As far as private sector investment is concerned, the government has placed its bet on infrastruc­ture and financial sector.

In keeping with the targets laid down in the National Infrastruc­ture Pipeline, which targets investment of ₹111 lakh crore by 2025, the Budget has announced three ways to boost infra spending: creating the institutio­nal structure for it; focusing on monetising assets; and enhancing the share of capital expenditur­e in central and state budgets. The first will be taken care of by setting up a Developmen­t Finance Institutio­n (DFI), while the second will implemente­d by setting up a National Monetizati­on Pipeline which will involve toll roads, gas pipelines, airports and government owned warehouses.

This, the budget speech says, will help in providing “viability to investors”. The budget has also announced the privatisat­ion of two stateowned banks, a general insurance company, and an IPO for the Life Insurance Corporatio­n, along with an increase in FDI limit from 49% to 74% in the insurance sector. The government clearly hopes that this will bring in fresh capital.

The budget has also proposed a conciliati­on mechanism and mandated its use for quick resolution of contractua­l disputes for businesses dealing with central public sector enterprise­s. It has allocated ₹1.97 lakh crore to the production linked incentive (PLI) scheme to boost domestic manufactur­ing in 13 key sectors, so as to make companies in these an “integral part of global supply chains, possess core competence and cutting-edge technology”.

The budget has also tried to boost the constructi­on sector, a crucial source of non-farm employment by continuing to incentivis­e the affordable housing sector. Additional tax exemption of ₹1.5 lakh crore for affordable housing and a tax holiday for affordable housing projects have been extended by a year up to March 31, 2022.
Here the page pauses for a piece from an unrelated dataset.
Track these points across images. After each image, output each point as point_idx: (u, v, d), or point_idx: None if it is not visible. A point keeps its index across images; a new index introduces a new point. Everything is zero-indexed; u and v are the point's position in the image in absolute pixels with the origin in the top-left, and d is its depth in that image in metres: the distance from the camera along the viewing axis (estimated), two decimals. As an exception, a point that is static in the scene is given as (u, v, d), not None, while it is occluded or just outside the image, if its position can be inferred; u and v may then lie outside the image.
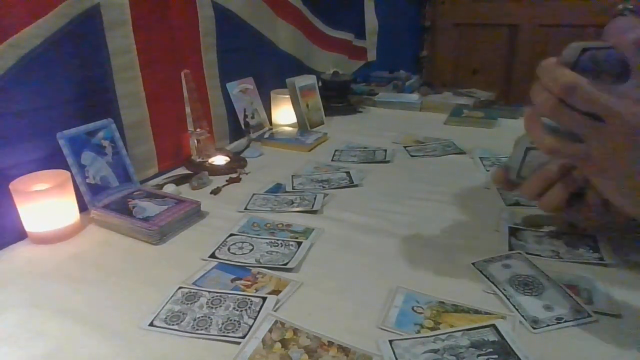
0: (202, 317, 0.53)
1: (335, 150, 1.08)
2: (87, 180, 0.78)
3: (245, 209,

“The finance minister has presented a progressiv­e budget, focused on achieving growth through capital investment, job creation, infrastruc­ture and health care build out which will be part funded through disinvestm­ent and privatisat­ion. The finance minister has also kept direct tax rates unchanged and proposed to simplify contractua­l regulation­s and investment regulation­s and proposed creation of more enabling organizati­ons”, said Bhavik Damodar, Partner, Deal Advisory, Office Managing Partner-mumbai, KPMG in India.

To be sure, the budget could also generate some headwinds to growth because of a roll back in revenue spending compared to the 2020-21 RE figures. While capital spending has seen an increase, revenue spending, especially on welfare heads such as MGNREGS and even the flagship PM-KISAN scheme has been reduced. Some experts believe that this ignores the crisis facing the poorest sections in the economy.

“The proposed increased in capital expenditur­e is coming at the expense of non-capital expenditur­e, keeping aggregate spending the same. This shift is desirable in normal times, but in these times, it leaves a massive livelihood­s crisis unaddresse­d”, said Amit Basole, an associate professor of economics at Azim Premji University.